Two years ago when I received my samples of Elizabeth & James Nirvana White and Nirvana Black I expected normal celebuscent service to hold. Much to my delight Mary-Kate and Ashley Olsen showed they weren’t slapping their name on a bottle as an afterthought. Both of the debut fragrances showed the effort behind them in being a cut above. Flash forward to the middle of last month when I was asked if I would like samples. “Yes, please” was my answer. I was surprised how excited I was to see if the same attention to care would be evident again. That answer is also yes.
The two new fragrances are Nirvana Rose and Nirvana Bourbon. I didn’t end up wearing Nirvana Rose for review purposes. I can say it is a well-done sprightly rose de mai perfume supported by geranium and vetiver to provide a bit of a green hue to the pretty debutante rose. I think I’m just saturated with rose perfumes this year and there will probably be quite a few who really like this. Nirvana Bourbon was something which cut through the clutter.
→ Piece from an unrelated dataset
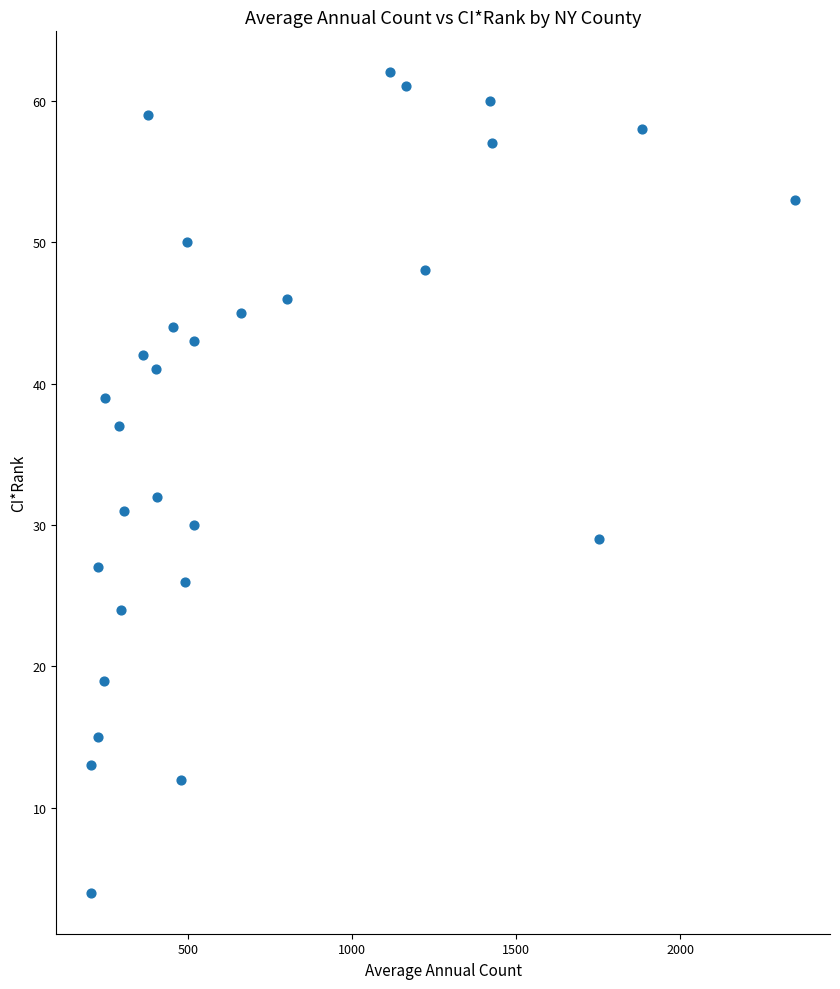

What Y value in the scatter plot is closest to 33?

32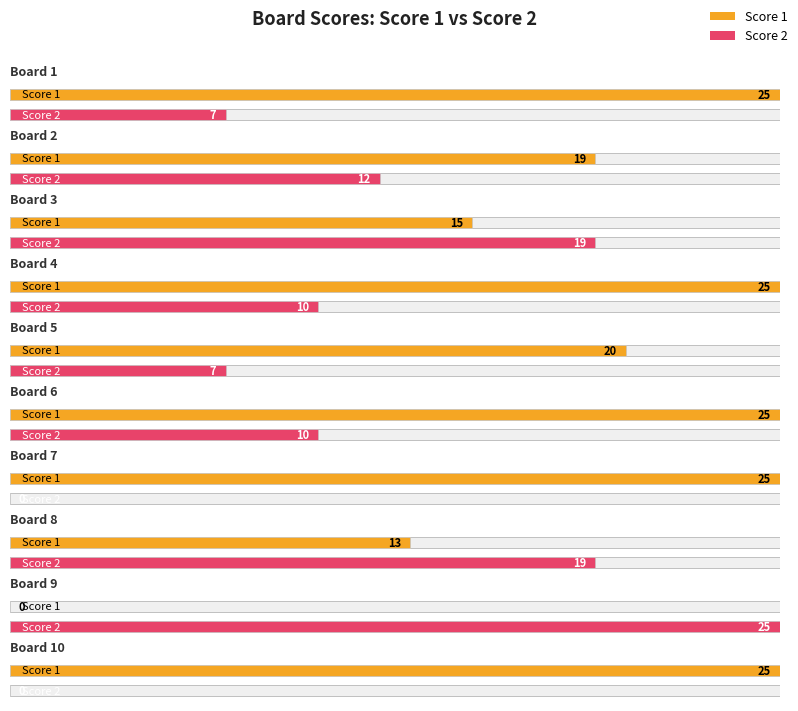

How many data points in Score 2 are above 10?

4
Mary-Kate and Ashley Olsen
One of the clear features of this Elizabeth & James aesthetic is to task their perfumers to balance three notes to form something memorable. This is not easy perfume making. When there are only a few ingredients flaws are more apparent. When it is done right you can look back and realize the perfume needed all three components to be good. I was unable to find out who the perfumers were behind the new releases but it is very clear they again worked with top-notch talent as they did with the first two.
The bourbon in Nirvana Bourbon is not the whiskey but the vanilla. The trio of notes in Nirvana Bourbon are tuberose, oak, and vanilla. When I looked at that list I expected the perfumer would have to pull off quite the feat to balance the boisterous tuberose, the stolid oak, and the sweet vanilla.
Right from the beginning the vanilla and the tuberose come out to play. The choice here is to allow the tuberose to provide a sensual underpinning to that sweet vanilla. The tuberose takes the confectionary character and turns it sultrier and alluring instead of playful. The oak wraps that seductress up in a strong woody hug. The oak adds in smoky facets which also swirl throughout the composition.
Nirvana Bourbon has 10-12 hour longevity and average sillage.
Nirvana Bourbon is going to be the great autumn companion fragrance to Nirvana Black as the weather starts to turn cooler in a few weeks. I am again impressed with the fragrance work coming from The Olsen Twins. There is a real chance for them to create one of the best celebrity perfume collections ever.
Disclosure: This review was based on samples provided by Sephora.